Segment Start: Records shown

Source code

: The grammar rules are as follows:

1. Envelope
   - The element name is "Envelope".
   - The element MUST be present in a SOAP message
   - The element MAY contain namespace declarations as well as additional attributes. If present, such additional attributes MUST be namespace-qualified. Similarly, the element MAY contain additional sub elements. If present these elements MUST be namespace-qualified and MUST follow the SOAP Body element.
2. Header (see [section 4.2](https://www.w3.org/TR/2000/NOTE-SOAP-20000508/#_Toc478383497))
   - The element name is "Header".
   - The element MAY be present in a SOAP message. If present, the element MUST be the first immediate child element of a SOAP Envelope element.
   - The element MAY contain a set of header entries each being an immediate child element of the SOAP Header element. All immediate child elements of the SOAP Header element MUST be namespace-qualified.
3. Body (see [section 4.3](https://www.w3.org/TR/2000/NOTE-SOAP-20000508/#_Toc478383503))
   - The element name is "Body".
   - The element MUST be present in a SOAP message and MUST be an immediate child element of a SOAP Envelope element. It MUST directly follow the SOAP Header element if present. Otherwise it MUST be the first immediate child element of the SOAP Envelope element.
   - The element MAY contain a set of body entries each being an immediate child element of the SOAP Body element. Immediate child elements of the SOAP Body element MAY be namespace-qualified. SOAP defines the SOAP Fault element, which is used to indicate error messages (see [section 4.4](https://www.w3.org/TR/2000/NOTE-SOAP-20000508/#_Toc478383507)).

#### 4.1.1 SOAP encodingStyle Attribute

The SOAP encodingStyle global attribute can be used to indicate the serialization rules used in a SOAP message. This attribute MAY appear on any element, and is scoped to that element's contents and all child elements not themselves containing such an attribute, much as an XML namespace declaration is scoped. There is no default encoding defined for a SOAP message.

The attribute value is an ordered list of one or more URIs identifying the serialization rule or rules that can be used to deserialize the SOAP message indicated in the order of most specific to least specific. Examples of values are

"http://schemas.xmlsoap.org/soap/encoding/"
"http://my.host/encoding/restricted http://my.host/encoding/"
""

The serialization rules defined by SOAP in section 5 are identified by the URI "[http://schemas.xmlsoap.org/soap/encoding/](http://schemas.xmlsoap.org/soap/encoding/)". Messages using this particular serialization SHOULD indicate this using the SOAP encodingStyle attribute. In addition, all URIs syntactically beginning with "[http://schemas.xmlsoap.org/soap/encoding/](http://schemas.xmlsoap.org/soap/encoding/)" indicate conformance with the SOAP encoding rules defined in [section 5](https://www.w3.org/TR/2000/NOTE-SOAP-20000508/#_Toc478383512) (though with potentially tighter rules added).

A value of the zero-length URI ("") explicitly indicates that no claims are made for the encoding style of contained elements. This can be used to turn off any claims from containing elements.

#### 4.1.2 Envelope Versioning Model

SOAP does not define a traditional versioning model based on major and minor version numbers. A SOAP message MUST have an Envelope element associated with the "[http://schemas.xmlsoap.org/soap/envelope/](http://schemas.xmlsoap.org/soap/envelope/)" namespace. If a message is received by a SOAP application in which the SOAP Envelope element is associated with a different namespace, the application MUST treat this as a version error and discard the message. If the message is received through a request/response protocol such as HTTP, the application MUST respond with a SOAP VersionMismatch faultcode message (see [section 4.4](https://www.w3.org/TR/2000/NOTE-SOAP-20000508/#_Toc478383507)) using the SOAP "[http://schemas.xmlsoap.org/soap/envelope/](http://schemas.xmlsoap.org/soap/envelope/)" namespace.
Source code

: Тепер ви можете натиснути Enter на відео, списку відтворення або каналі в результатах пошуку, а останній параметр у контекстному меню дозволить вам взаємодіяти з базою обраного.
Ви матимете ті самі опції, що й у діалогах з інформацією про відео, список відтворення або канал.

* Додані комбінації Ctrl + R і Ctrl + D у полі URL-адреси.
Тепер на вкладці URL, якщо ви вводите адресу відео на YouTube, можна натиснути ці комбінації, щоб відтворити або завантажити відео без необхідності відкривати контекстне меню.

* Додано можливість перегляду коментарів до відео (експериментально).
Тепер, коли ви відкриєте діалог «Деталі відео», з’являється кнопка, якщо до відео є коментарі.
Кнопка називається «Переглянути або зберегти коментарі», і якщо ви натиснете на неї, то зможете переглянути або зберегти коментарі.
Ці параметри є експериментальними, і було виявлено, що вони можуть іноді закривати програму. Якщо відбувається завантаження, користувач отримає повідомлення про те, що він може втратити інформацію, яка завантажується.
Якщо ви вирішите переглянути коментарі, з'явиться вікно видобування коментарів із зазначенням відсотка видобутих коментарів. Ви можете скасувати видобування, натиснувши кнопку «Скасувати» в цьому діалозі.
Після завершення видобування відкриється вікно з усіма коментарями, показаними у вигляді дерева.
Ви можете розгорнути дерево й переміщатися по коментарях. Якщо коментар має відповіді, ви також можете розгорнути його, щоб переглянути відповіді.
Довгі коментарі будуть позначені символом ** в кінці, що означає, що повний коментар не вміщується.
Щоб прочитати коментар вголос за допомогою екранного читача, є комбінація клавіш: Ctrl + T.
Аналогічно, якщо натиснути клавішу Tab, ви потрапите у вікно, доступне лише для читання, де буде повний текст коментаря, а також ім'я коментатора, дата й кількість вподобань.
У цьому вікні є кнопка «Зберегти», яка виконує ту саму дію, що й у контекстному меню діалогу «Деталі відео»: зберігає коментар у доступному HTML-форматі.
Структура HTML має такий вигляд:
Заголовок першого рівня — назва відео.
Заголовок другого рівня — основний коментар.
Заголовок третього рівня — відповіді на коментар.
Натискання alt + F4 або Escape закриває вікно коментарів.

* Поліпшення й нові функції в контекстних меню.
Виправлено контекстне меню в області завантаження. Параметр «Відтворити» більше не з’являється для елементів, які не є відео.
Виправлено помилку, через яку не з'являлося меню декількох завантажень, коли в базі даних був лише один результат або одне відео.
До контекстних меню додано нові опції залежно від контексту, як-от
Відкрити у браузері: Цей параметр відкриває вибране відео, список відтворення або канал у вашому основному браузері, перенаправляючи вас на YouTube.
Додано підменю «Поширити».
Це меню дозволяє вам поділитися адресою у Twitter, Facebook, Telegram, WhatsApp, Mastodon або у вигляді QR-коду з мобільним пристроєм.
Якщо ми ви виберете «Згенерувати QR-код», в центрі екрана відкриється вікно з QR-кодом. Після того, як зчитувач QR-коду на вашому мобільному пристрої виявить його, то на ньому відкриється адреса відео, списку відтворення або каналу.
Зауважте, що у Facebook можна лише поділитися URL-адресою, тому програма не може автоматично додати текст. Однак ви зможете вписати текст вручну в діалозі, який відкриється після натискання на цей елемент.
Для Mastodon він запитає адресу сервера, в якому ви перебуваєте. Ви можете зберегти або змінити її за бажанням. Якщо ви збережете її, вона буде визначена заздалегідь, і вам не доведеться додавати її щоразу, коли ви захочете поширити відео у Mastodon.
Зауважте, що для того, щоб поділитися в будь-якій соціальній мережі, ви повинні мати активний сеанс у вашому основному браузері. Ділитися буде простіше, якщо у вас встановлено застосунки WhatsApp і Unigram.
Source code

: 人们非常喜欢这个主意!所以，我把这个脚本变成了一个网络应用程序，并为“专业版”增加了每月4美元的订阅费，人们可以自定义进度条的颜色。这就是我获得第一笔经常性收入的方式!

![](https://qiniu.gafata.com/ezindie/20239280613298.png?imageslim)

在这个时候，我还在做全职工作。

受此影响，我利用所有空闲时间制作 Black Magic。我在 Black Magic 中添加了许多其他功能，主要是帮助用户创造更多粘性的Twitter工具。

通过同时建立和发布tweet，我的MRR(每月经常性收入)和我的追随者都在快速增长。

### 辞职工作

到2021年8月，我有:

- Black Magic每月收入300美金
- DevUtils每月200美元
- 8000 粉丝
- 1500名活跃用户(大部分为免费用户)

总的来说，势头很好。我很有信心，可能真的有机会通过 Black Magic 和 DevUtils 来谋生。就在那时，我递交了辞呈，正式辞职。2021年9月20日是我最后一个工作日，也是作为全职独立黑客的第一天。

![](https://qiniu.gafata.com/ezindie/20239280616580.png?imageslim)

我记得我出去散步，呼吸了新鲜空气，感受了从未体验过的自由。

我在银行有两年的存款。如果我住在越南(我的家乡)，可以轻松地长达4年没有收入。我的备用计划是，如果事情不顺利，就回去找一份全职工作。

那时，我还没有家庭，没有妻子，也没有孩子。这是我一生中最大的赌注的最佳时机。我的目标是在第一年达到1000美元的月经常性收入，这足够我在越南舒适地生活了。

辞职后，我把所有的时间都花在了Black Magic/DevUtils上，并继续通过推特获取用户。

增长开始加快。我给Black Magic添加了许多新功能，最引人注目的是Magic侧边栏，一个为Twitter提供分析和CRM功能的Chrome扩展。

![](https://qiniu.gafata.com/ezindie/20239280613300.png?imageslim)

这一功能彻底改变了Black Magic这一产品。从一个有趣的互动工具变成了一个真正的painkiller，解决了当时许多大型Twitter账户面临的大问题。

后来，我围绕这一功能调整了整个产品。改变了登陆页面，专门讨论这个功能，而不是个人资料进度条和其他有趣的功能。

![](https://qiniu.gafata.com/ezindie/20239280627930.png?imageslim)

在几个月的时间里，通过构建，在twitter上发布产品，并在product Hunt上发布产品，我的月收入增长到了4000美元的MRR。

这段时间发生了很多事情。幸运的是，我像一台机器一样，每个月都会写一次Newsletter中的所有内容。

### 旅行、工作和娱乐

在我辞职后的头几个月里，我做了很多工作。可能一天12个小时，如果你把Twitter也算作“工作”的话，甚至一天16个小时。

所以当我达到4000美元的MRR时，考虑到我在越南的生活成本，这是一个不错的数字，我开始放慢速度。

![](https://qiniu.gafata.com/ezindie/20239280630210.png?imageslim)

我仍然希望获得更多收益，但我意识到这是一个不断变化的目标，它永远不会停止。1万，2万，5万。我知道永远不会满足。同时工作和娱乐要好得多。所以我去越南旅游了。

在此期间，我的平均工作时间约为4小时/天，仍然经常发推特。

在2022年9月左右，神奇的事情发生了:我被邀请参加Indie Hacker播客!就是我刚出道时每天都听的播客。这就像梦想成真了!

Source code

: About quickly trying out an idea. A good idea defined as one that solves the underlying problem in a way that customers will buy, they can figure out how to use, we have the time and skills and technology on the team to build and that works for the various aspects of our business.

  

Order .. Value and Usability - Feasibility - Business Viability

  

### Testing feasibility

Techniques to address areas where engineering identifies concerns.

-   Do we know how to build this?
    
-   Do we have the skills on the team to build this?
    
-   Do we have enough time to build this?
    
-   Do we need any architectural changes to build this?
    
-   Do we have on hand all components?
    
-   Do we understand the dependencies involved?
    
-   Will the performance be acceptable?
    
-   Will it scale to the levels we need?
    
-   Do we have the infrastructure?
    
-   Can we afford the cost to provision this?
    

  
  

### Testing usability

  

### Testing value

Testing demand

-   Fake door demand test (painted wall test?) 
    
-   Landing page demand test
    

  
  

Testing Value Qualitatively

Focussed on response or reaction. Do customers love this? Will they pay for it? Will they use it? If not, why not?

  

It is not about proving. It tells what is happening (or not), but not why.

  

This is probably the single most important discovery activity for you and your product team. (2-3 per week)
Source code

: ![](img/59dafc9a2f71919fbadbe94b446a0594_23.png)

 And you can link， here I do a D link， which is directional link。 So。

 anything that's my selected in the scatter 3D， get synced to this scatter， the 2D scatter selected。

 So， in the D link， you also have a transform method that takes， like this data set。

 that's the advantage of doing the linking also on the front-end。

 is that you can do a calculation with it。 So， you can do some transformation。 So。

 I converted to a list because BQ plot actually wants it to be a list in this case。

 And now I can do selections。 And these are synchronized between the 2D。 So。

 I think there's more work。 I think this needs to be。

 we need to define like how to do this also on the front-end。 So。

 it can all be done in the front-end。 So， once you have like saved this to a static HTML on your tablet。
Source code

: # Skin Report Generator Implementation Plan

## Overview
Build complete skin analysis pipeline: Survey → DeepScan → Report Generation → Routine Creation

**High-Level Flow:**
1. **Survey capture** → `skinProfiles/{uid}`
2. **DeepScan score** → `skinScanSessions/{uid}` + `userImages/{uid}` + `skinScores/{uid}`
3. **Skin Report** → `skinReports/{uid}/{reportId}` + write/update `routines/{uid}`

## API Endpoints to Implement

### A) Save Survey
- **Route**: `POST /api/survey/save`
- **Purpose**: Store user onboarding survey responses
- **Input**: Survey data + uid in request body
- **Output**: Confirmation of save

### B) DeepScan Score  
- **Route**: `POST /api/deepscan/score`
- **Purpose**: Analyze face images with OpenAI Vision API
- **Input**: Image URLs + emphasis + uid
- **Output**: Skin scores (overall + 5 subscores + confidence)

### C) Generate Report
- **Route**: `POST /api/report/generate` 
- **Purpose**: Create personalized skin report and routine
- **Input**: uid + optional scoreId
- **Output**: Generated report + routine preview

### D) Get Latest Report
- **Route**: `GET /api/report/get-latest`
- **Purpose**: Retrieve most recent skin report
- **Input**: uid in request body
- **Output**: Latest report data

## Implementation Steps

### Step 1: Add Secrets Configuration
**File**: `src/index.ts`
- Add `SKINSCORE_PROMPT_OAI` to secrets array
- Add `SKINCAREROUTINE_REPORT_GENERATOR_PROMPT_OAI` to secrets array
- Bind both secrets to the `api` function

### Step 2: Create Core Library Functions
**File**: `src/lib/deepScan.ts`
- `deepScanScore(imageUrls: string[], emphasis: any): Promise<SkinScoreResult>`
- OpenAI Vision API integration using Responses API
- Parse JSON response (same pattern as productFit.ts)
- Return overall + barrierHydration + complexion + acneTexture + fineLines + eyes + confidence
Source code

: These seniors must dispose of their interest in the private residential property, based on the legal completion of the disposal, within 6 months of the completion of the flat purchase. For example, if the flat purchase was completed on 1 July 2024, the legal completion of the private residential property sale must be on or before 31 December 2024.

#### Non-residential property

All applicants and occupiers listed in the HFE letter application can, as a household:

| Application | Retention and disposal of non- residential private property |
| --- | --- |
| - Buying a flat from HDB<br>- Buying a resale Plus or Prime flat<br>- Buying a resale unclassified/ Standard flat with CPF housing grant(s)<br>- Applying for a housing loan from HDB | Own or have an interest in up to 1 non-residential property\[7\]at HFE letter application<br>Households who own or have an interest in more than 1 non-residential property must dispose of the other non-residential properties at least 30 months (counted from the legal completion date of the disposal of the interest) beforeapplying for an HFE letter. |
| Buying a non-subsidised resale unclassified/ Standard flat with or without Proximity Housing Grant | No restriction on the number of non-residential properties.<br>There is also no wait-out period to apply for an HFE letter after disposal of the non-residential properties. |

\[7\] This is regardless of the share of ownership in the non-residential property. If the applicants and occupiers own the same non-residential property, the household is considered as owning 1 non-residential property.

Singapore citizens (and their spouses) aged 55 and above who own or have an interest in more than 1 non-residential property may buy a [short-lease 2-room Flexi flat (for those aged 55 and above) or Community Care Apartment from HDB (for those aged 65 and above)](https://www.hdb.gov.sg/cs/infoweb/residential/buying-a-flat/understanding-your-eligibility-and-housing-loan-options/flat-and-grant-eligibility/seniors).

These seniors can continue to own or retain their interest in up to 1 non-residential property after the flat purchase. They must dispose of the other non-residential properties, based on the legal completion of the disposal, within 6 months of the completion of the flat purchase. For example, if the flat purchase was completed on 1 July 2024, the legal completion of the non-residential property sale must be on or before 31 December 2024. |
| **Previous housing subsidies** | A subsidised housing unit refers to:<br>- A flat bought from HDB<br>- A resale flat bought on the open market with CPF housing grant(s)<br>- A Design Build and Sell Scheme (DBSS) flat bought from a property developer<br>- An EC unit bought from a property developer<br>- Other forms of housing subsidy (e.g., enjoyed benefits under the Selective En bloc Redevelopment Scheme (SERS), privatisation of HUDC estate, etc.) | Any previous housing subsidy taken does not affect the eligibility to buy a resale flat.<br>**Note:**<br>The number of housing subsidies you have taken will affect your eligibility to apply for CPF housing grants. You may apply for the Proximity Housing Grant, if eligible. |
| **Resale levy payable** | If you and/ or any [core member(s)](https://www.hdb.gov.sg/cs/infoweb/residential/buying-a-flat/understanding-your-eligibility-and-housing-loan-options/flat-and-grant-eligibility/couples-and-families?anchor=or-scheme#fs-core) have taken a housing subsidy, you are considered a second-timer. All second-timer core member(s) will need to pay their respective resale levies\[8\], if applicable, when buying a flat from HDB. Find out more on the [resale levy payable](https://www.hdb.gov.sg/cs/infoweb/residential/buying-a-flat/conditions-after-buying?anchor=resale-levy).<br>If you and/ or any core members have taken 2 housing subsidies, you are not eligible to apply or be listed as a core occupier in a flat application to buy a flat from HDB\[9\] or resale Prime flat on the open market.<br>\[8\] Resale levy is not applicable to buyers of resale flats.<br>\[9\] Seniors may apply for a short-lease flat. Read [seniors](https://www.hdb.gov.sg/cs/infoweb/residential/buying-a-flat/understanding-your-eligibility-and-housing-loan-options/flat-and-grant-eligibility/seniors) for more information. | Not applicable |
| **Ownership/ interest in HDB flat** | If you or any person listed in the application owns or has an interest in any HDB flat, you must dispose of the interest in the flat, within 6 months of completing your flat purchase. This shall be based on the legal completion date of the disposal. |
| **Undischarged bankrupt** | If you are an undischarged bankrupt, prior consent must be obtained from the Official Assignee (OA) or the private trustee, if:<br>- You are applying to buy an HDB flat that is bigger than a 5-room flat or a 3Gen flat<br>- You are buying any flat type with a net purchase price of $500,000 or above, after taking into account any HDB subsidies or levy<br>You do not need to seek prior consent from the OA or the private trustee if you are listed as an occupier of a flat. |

Segment End: Records shown

**Task to carry out:**
Transcribe each line of the data above, unaltered, from the one where "- **Output**: Generated" appears to the one where "## Implementation Steps" appears, inclusive of both.

**Written answer:**
- **Output**: Generated report + routine preview

### D) Get Latest Report
- **Route**: `GET /api/report/get-latest`
- **Purpose**: Retrieve most recent skin report
- **Input**: uid in request body
- **Output**: Latest report data

## Implementation Steps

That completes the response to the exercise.